6. Identity Verification Data (KYC)
Because OnDesk is a financial service for bill payments, we are required by law to verify your identity before enabling certain features (e.g., higher transaction limits). This involves:
- Collecting your BVN and/or NIN
- Submitting this information to Dojah, our licensed identity verification partner
- Storing the verification result (pass/fail status and reference ID) in your account record
Your BVN and NIN are stored securely in our database and are never exposed through our API. They are used solely for regulatory compliance purposes.
7. Data Retention
| Data Type | Retention Period |
|---|---|
| Active account data | Retained for as long as your account is active |
| Transaction records | Retained indefinitely for financial audit and legal compliance |
| Audit logs (IP, user-agent) | Retained for security and compliance purposes |
| Session tokens | Expire after 30 days of inactivity |
| Temporary codes (OTPs) | Deleted after use or expiry |
| Deleted account data | Anonymised (email and name replaced) and retained for audit trail purposes |
When you delete your account, we anonymise your personal identifiers (your email is replaced with a randomised value and your phone number is removed). Transaction records are retained as required by applicable law.
8. Data Security
We protect your information using:
- Encryption in transit — All data transmitted over HTTPS/TLS.
- Hashed credentials — Passwords and transaction PINs are never stored in plain text (bcrypt).
- Sensitive field exclusion — BVN, NIN, and credentials are excluded from all API responses.
- Rate limiting — Brute-force protections on login, PIN entry, and verification endpoints.
- Two-factor authentication (2FA) — Available and encouraged for all accounts.
- Audit logging — All significant account and transaction events are logged.

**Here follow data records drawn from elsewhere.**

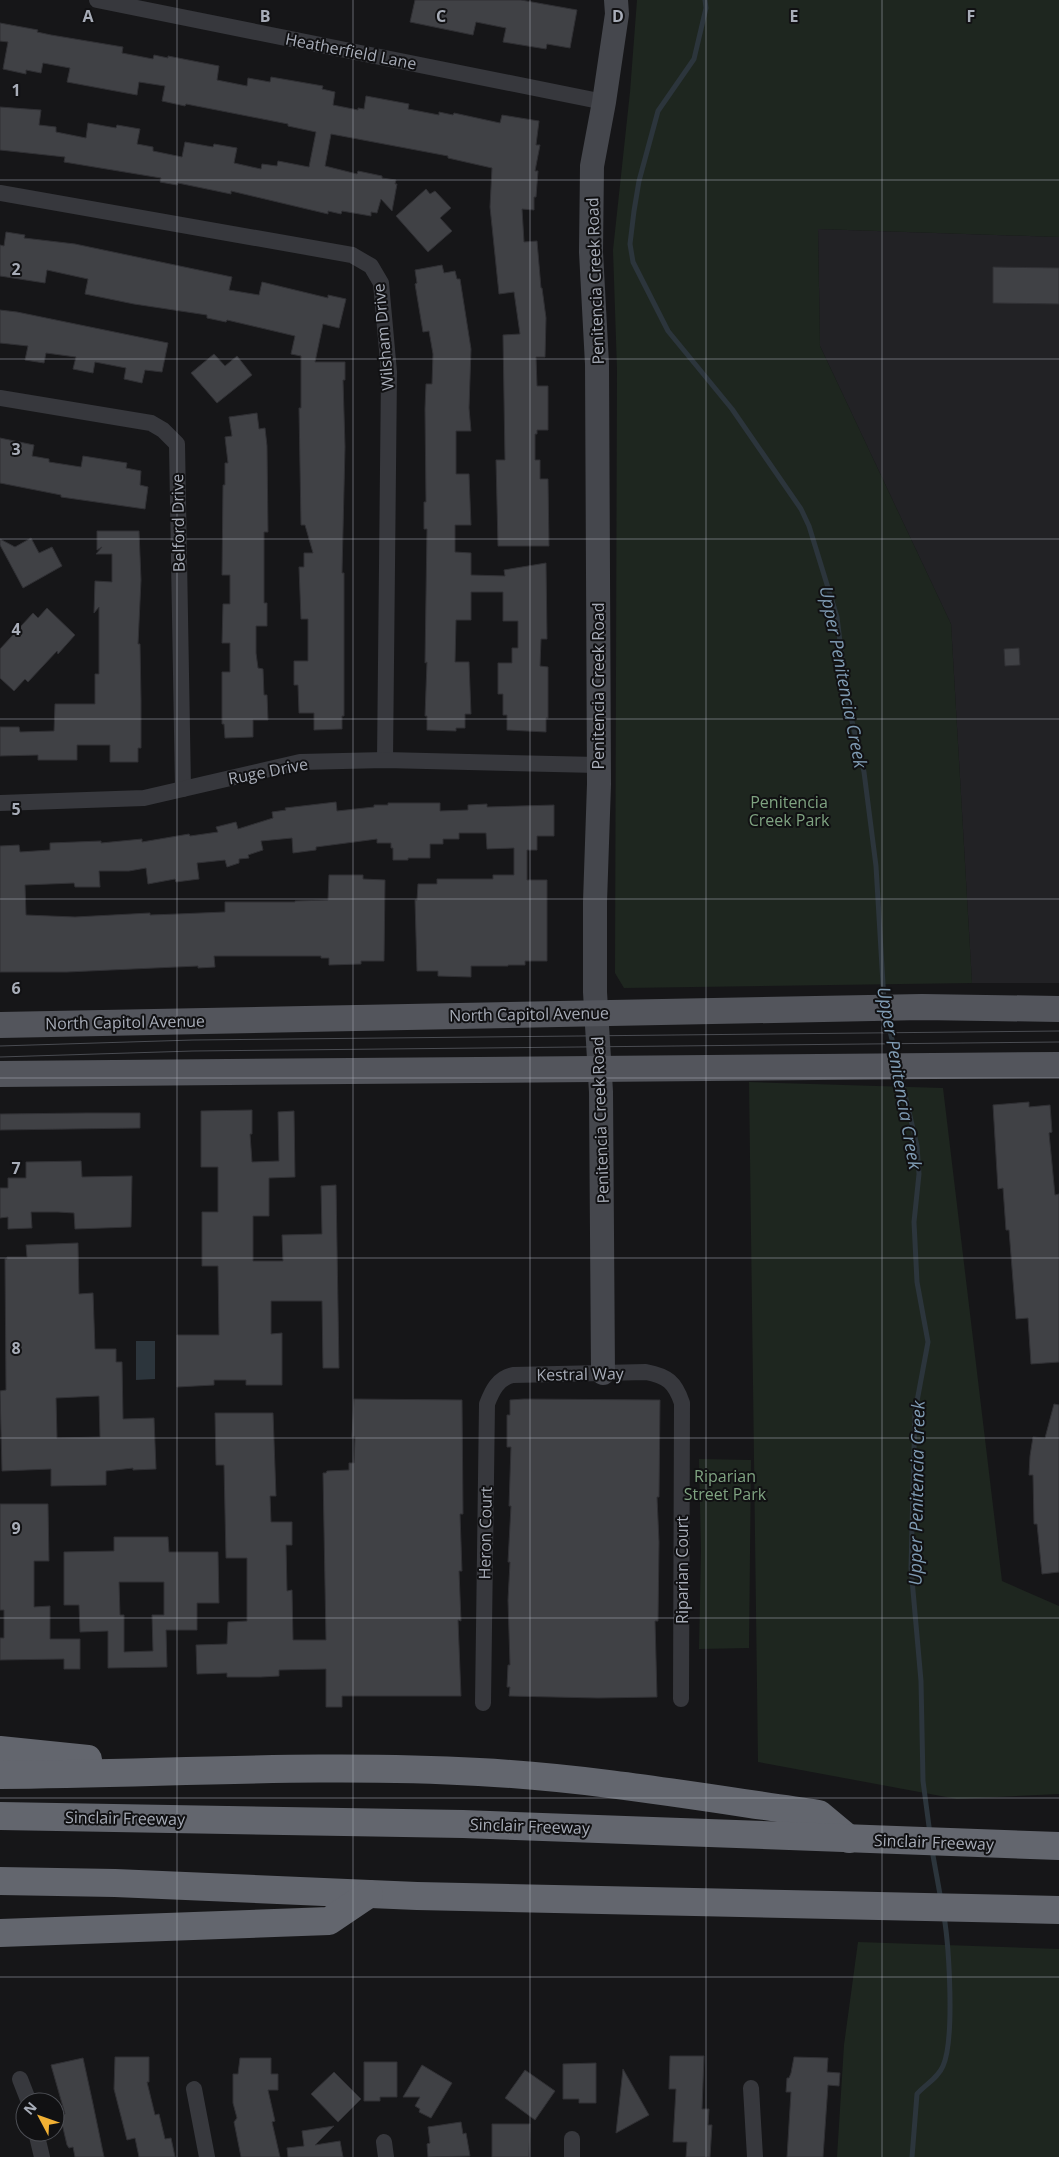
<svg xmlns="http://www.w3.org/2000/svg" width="1059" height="2157" font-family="'Open Sans',sans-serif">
<rect width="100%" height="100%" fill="#161618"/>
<!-- built -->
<polygon fill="#222225" points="818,229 1059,237 1059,983 972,983 951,624 820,346"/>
<!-- green -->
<g fill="#1e261f">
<polygon points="637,0 1059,0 1059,237 818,229 820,346 951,624 972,983 624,988 615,973 617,369 613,250 630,92"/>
<polygon points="749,1082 943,1088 1002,1581 1059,1606 1059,1794 957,1799 758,1762"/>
<polygon points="699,1459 751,1460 749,1648 699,1649 701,1551"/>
<polygon points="858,1942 1059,1949 1059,2157 837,2157 844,2045"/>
</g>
<!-- water -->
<polygon fill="#2c353c" points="136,1341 155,1341 155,1379 136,1380"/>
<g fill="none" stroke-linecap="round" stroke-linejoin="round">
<!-- stream -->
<g stroke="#2c353c" stroke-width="5">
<polyline points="705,0 706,8 694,59 658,111 639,181 634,211 630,244 633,262 668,331 732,409 801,509 809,526 837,617 847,700 864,772 876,866 884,1001"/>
<polyline points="886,1015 897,1060"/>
<polyline points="900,1073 917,1146 919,1174 914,1222 917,1282 928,1342 915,1412 911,1568 921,1681 923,1781 930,1834"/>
<polyline points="932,1850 941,1900"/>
<path d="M912 2157 917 2094C926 2084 938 2078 943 2066 955 2039 949 1947 944 1916"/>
</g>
</g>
<!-- building -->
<g fill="#404145" stroke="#303034" fill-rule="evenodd">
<polygon points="415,0 521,0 577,10 570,48 547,44 546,49 503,42 506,28 476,22 473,35 410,22"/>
<polygon points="0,23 38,30 37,32 51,35 123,47 122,53 153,59 154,55 168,58 168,56 219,66 217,80 247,86 248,78 270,82 271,77 323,86 322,89 335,92 333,105 358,110 358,108 364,109 366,96 409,104 408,109 439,115 439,112 453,115 454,113 500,123 502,115 539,121 536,145 540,145 535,171 538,171 536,197 534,197 534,210 522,209 524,242 537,241 541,288 542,288 546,318 545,357 536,357 537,386 548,386 548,430 537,430 537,434 535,434 535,460 540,460 540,479 548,479 549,546 498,546 496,460 505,460 503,335 520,334 514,292 499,294 490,207 492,168 448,158 448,156 331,134 325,166 357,174 358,171 382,176 382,178 396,180 395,184 397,184 392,211 381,199 377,213 371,212 371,216 342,211 341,214 328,211 328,214 231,191 231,194 178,183 177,185 160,182 161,178 64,162 65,157 0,150 0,107 41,110 39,125 56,127 56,132 86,138 88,123 116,128 117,125 140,129 137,144 153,147 153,151 182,157 185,142 213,147 214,144 237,148 234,163 261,169 262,164 277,166 278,161 309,167 316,132 288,126 288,124 186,104 185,106 162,101 165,86 139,82 137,95 67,82 70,68 43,63 41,73 26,70 26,74 3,69 8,42 0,41"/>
<polygon points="426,189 430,194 435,191 451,208 440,218 452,231 428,252 396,216"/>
<polygon points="6,232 25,235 24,238 75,244 232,277 229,290 259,295 262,282 328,298 328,295 346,299 339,328 323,324 315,362 345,362 345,380 343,380 345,447 342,573 344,573 344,716 342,716 342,729 314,730 314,713 299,713 298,685 294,685 294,661 308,661 308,619 301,619 299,567 304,567 304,553 313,553 305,525 301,525 299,408 301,408 301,356 291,354 295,336 227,320 226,322 207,318 207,315 134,304 85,294 88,279 47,270 45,283 0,276 0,245 4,246"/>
<polygon points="442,265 444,273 455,271 457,279 460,279 471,349 469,408 471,431 456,431 456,474 469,474 471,525 455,525 455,552 471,553 471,575 505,576 504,570 546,563 547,639 541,639 540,666 548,667 548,718 546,718 546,732 507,730 507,715 503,715 503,694 498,694 498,663 512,663 512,648 518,648 518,621 503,621 503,592 471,592 471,620 456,620 455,662 469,662 471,714 465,714 465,728 456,728 456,731 427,730 427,716 425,716 427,662 425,663 427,529 424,529 424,502 426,502 425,409 426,384 432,384 433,354 429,331 423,332 415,284 417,283 415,270"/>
<polygon points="993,267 1059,268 1059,304 993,303"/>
<polygon points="0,310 17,312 168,343 162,372 145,370 142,383 124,379 126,368 95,362 93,373 73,369 76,357 46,353 44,363 25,360 28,346 0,343"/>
<polygon points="214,354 225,366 237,356 252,375 217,403 191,373"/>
<polygon points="257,413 259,429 265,428 267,446 268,532 264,532 264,603 267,603 267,626 256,626 256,653 258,668 263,669 264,695 267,695 268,720 253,720 253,737 225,738 224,724 222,724 222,672 230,672 230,643 222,643 223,604 230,604 230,575 222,575 223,485 225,485 225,463 228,463 225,437 232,436 229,417"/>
<polygon points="0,438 34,445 32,456 49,459 49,462 81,467 83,456 127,463 126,468 141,471 140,485 148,487 145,509 61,497 61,495 0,483"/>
<polygon points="97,531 139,531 141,580 138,644 140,644 141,700 141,748 138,748 138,762 110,762 110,745 77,745 77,760 38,760 38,755 0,756 0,727 19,727 20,732 54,731 55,704 95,704 95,674 99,674 99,607 94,613 95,581 112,582 112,554 96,554 102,547 97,550"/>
<polygon points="31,538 39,553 52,547 62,566 23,588 0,545 0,539 15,547"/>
<polygon points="47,608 75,635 58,654 57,651 28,682 25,679 14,691 0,678 0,649 33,613 38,618"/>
<polygon points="1019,648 1020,665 1005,666 1004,649"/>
<polygon points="336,802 337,811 374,807 374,805 388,805 388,803 440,803 440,811 468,810 468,805 487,804 487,807 554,805 554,836 537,836 537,850 527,850 527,880 547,880 547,961 525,961 525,965 508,965 508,966 471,966 471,977 438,976 438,971 417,971 415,900 417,900 418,884 437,884 437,879 493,879 493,875 514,875 514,848 487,849 486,833 459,833 459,839 443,839 443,844 430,844 430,858 408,858 408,860 393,860 393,848 391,848 391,843 377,843 377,839 316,847 316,850 293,853 292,838 261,841 263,850 248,855 249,858 239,859 239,863 227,867 225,860 197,863 199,879 176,882 175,879 148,884 146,868 129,871 99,871 100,887 75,887 74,883 25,885 26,915 75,917 150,913 150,915 177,914 225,912 225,902 295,902 295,901 328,900 329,875 363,875 363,879 385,880 384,961 361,961 361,964 329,965 329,958 321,958 321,956 214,956 215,967 198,968 198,966 67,972 0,972 0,846 19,845 20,852 50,850 50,843 101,841 101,843 142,839 142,842 189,834 190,836 218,832 216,827 236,822 238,829 273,818 272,812 286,810 285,808"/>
<polygon points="1029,1102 1029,1107 1050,1105 1052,1132 1049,1133 1055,1195 1059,1194 1059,1362 1031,1364 1028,1318 1016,1319 1009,1230 1006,1230 1003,1188 998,1189 993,1105"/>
<polygon points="252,1110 252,1134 250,1134 252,1162 279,1161 278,1112 294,1111 295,1177 269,1178 269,1216 253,1216 253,1261 283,1261 282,1235 322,1234 321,1186 336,1185 339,1368 323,1368 322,1301 271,1301 271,1334 282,1333 282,1385 246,1385 246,1380 214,1380 214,1385 177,1387 177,1335 219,1335 218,1266 202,1266 202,1212 218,1212 218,1167 201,1167 201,1111"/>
<polygon points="85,1113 140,1113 140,1128 0,1130 0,1114"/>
<polygon points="81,1161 82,1177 132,1176 131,1227 75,1229 74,1213 58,1212 31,1212 32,1228 8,1229 8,1217 0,1218 0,1188 8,1188 8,1178 26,1178 26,1162"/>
<path d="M78 1243 79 1294 93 1293 95 1349H116V1362H122L123 1419 154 1418 156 1469 133 1470V1468L106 1471V1485L51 1486V1469L2 1471 0 1391 6 1390 5 1259H7V1257H27L26 1245ZM99 1396 100 1437 57 1438 56 1398Z"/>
<polygon points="354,1399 462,1400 463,1514 460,1514 462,1571 459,1571 461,1621 458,1620 461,1696 342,1696 342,1707 326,1707 326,1669 279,1670 279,1676 261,1677 227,1677 227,1673 197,1674 196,1645 227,1644 228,1622 247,1621 247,1558 226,1558 224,1465 216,1465 215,1413 273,1413 276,1496 270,1496 271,1522 292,1522 292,1545 286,1545 287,1591 292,1590 293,1640 326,1640 323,1473 326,1473 327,1471 349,1470 349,1463 354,1463 355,1437 352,1437"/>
<polygon points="524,1399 660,1400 659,1497 657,1497 659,1542 658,1621 655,1621 657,1697 598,1698 509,1696 510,1687 507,1687 508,1665 510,1665 508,1600 510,1562 508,1562 511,1506 509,1506 511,1447 507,1447 507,1415 510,1415 510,1400"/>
<polygon points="1054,1404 1059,1405 1059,1572 1042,1574 1037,1524 1034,1524 1033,1475 1029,1475 1030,1456 1033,1437 1045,1438"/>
<polygon points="0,1504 48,1504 49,1561 34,1561 34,1607 50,1606 50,1639 80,1639 80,1669 64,1669 64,1659 0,1660 0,1638 4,1638 4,1610 0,1610"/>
<path d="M114 1537H168L169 1552H218L219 1603H197V1630H166L167 1667 108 1668V1631L80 1632 79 1605H64V1552L114 1551ZM119 1582H164V1615H152L153 1651 124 1652V1615H120Z"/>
<polygon points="670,2056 704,2056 702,2109 709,2109 708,2125 712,2125 710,2157 686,2157 687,2142 673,2142 676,2089 669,2089"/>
<polygon points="115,2057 149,2057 149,2082 147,2082 155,2115 159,2114 165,2139 171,2138 175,2157 139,2157 135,2138 127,2140 114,2089"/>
<polygon points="794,2057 828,2058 827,2072 840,2073 839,2086 828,2085 823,2157 787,2157 791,2092 786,2092 787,2078 789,2078 791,2073"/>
<polygon points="83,2058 93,2104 104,2157 75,2157 73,2147 69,2148 67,2145 60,2115 65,2114 51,2065"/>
<polygon points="240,2058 271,2058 271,2074 278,2074 278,2090 268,2090 275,2121 272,2122 280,2157 241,2157 234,2122 237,2118 233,2103 233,2074 238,2074"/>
<polygon points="364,2062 397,2062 397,2097 380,2097 380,2101 364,2101"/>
<polygon points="596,2063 596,2103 579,2103 579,2099 563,2099 563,2064"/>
<polygon points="422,2065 452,2083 431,2118 419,2112 420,2109 415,2106 420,2097 403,2097"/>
<polygon points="623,2069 649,2115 616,2133"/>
<polygon points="525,2070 555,2091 535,2120 505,2098"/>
<polygon points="334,2072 361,2099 338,2122 311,2094"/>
<polygon points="461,2122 463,2134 466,2133 470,2156 428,2157 427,2144 430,2143 428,2127"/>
<polygon points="492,2124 530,2124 529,2157 492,2157"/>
<polygon points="334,2126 315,2145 340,2141 343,2157 288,2157 287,2148 304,2146 302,2131"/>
</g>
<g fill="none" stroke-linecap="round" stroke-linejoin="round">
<!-- street -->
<g stroke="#37383d" stroke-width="16">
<polyline points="97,0 604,102"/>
<polyline points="0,193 352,255 371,266 381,283 389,372 385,760"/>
<polyline points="0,398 151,423 163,430 177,444 183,789"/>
<polyline points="0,803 144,798 300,762 385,760 598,765"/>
<path d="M483 1703 487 1404C492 1391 498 1378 513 1375L646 1372C667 1376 675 1382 682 1403L681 1699"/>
<polyline points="20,2079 29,2102"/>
<polyline points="751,2088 755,2157"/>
<polyline points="194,2089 207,2157"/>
<polyline points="36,2132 42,2157"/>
<polyline points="384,2142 386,2157"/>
<polyline points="572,2157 572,2139"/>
</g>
<!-- secondary -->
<polyline stroke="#45474d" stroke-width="24" points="603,1373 601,1092 595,992 595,902 599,784 597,364 591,252 592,166 604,102 617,14 616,0"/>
<!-- primary -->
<g stroke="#53555c" stroke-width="26">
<polyline points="0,1025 922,1007 1059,1009"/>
<polyline points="0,1074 1059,1065"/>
</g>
<!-- highway -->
<g stroke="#63666e" stroke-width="28">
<polyline points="0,1750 88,1759"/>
<path d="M0 1775C159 1774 320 1763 479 1772 593 1778 706 1798 819 1814L849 1839"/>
<polyline points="0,1816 463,1824 1059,1846"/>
<polyline points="0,1881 115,1883 417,1896 1059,1910"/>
<polyline points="0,1933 329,1921 369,1894"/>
</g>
<!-- tram -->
<g stroke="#4a4c52" stroke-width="1">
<polyline points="0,1046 193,1040 1059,1031"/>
<polyline points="0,1057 193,1051 1059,1042"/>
</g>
</g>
<!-- grid -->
<path fill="none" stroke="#a8adb8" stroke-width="1" stroke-opacity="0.55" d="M177 0V2157M353 0V2157M530 0V2157M706 0V2157M882 0V2157M0 180H1059M0 359H1059M0 539H1059M0 719H1059M0 899H1059M0 1078H1059M0 1258H1059M0 1438H1059M0 1618H1059M0 1798H1059M0 1977H1059"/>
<g text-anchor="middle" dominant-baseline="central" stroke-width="4" stroke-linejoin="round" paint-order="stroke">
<!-- street labels -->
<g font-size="16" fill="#a8adb8" stroke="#111113">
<text transform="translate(351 51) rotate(11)">Heatherfield Lane</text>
<text transform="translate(595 281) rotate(-92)">Penitencia Creek Road</text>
<text transform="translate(383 337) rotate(-95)">Wilsham Drive</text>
<text transform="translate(178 523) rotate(-91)">Belford Drive</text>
<text transform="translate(598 686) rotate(-90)">Penitencia Creek Road</text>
<text transform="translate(268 771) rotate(-11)">Ruge Drive</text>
<text transform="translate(529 1014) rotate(-1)">North Capitol Avenue</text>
<text transform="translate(125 1022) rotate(-1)">North Capitol Avenue</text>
<text transform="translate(600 1120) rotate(-92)">Penitencia Creek Road</text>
<text transform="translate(580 1374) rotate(-1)">Kestral Way</text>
<text transform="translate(485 1533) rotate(-89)">Heron Court</text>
<text transform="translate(682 1570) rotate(-90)">Riparian Court</text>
<text transform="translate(125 1818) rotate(1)">Sinclair Freeway</text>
<text transform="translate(530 1826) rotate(2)">Sinclair Freeway</text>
<text transform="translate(934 1842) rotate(2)">Sinclair Freeway</text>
</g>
<!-- park labels -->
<g font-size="16" fill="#7fa381" stroke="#111113">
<text x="789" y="802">Penitencia<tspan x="789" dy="18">Creek Park</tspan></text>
<text x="725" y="1476">Riparian<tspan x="725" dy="18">Street Park</tspan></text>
</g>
<!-- water labels -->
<g font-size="18" font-style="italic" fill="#7f9bb3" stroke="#111113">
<text transform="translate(844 677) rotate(79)">Upper Penitencia Creek</text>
<text transform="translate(900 1078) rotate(80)">Upper Penitencia Creek</text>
<text transform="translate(916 1493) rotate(-89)">Upper Penitencia Creek</text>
</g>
</g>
<g font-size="16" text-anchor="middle" font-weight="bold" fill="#a8adb8" stroke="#111113" stroke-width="4" stroke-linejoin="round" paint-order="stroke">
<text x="88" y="22">A</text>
<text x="265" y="22">B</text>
<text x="441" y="22">C</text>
<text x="618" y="22">D</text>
<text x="794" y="22">E</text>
<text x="971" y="22">F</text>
<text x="16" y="96">1</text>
<text x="16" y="275">2</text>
<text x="16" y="455">3</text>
<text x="16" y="635">4</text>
<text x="16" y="815">5</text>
<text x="16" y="994">6</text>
<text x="16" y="1174">7</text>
<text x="16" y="1354">8</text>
<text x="16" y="1534">9</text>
</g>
<!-- north arrow -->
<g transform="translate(40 2117) rotate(311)"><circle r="24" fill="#111113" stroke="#4d4f55"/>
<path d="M0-4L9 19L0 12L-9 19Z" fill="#f2b134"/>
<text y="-8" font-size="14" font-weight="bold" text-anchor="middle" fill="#a8adb8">N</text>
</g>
</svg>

No method of transmission or storage is 100% secure. If you become aware of a security issue, please contact us immediately at security@ondesk.app.
9. Your Rights
Depending on your location, you may have the right to:
- Access — Request a copy of the personal data we hold about you.
- Correction — Request correction of inaccurate data.
- Deletion — Request deletion of your account and personal data (subject to legal retention requirements).
- Portability — Request your data in a structured, machine-readable format.
- Objection — Object to certain types of processing.
- Withdraw consent — Where processing is based on consent.
To exercise any of these rights, contact us at support@ondesk.app. We will respond within 30 days.
10. Children's Privacy
OnDesk is not intended for use by anyone under the age of 18. We do not knowingly collect personal information from minors. If you believe a minor has created an account, please contact us and we will delete the account promptly.
11. International Data Transfers
OnDesk operates primarily in Nigeria. If your data is processed or stored outside your country of residence, we ensure appropriate safeguards are in place (such as contractual clauses with service providers) to protect your data consistent with applicable law.
12. Push Notifications and Communications
We use in-app notifications to deliver real-time alerts within the app. We send transactional emails for account events (OTPs, KYC results, transaction receipts). We do not send marketing emails at any point.
13. Changes to This Policy
We may update this Privacy Policy from time to time. When we do, we will update the "Last updated" date at the top of this page and notify you through the app or by email for material changes. Continued use of the Service after changes take effect constitutes acceptance of the updated policy.
14. Contact Us
If you have any questions, concerns, or requests regarding this Privacy Policy, please contact us:
OnDesk Support
Email: support@ondesk.app
This Privacy Policy is designed to meet the requirements of Apple App Store Review Guidelines (including Section 5 — Privacy) and applicable data protection laws.